3D Rendering on Apple Silicon, CPU&GPU

jmho · Dec 7, 2021

The latest patch is still under review, so don't expect Metal support in the dailies until that's merged in.

It's also important to remember that as far as I can tell this Metal patch is the quickest and dirtiest way to get Metal up and running so don't expect blazing performance right off the bat. OptiX is very mature at this point and HIP is in a fully released state, while Metal support is very much a work in progress.

I'd expect Metal support to be relatively slow and buggy for a month or two while it's still being worked on, and I feel kinda bad for Michael Jones who has done an absolutely incredible job getting this stuff done so quickly, and the second it's out in it's very alpha state he's going to get so much garbage - not from the people who actually use Blender on Mac who will be really happy having usable render times, but from the benchmark people moaning that the metal port is disappointing and Apple sucks blah blah because the M1 Max isn't able to beat a 3060 the second it hits alpha (or likely ever, because the M1 Max doesn't have RT h/w)

jmho · Dec 7, 2021

mi7chy said:
Furthermore, the non-default settings influence render times. And, disabling denoise and noise threshold not only make the render results look terrible but also make the AMD render times about 38% worse on Sprite Fright render demo.

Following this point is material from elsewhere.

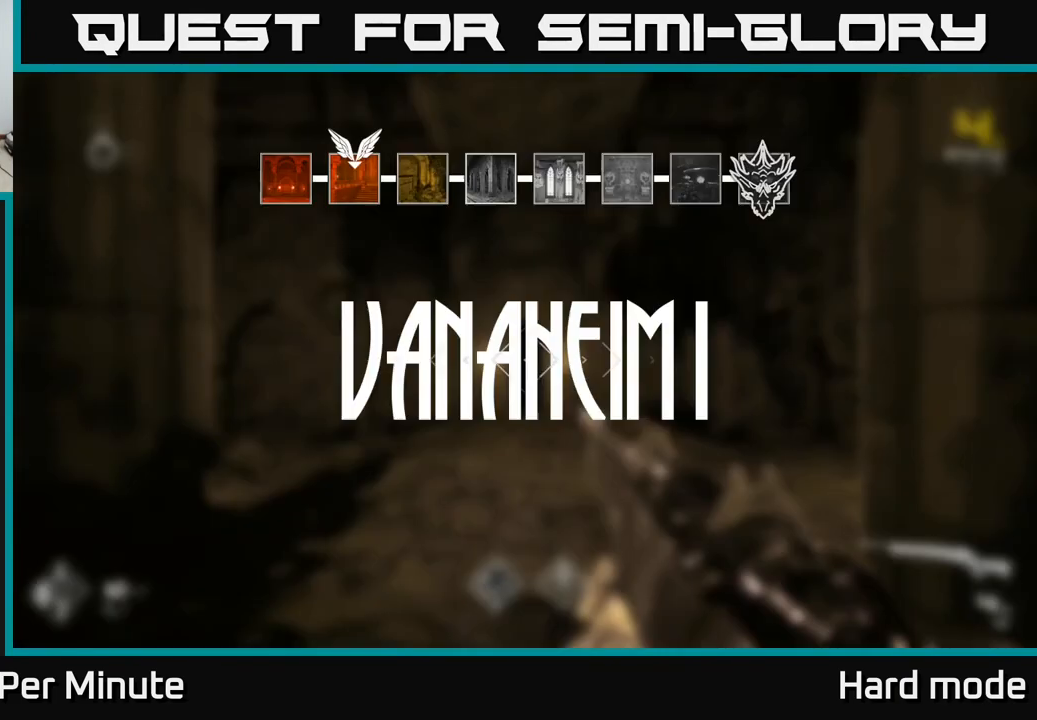
{"buttons": [], "left_stick": "up", "right_stick": "center", "events": []}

I think this is probably because Nvidia cards have access to the much faster AI-based OptiX de-noiser instead of the standard Intel one that everyone else has to use.

De-noising with a threshold means that the better the de-noiser, the less raytracing you have to do. I'm assuming that rather than deal with the question of is it fair that Nvidia cards get an advantage (using OptiX de-noising) or a disadvantage (not using it) they just decided to remove de-noising all together.

l0stl0rd · Dec 7, 2021

mi7chy said:
16.39s - 3060 70W mobile (OptiX Blender 3.0)
20.57s - reference 6900xt (HIP Blender 3.0)
29s - 2070 Super (OptiX)
31s - 3060 70W mobile (OptiX Blender 2.93)
48s - M1 Max 24GPU (Metal Blender 3.1 alpha source build)
51s - 2070 Super (CUDA)
2.04m - Mac Mini M1 (Metal Blender 3.1 alpha source build)
3:55.81m - AMD 5800H base clock no-boost and no-PBO overclock (CPU Blender 3.0)
5:51.06m - MBA M1 (CPU Blender 3.0)
*will have 5950x CPU result up soon

1:18:34 M1Pro GPU 3.1 + patch
I wonder how much it will change when the patch gets more “final”.

ww1971 · Dec 7, 2021

jmho said:
The latest patch is still under review, so don't expect Metal support in the dailies until that's merged in.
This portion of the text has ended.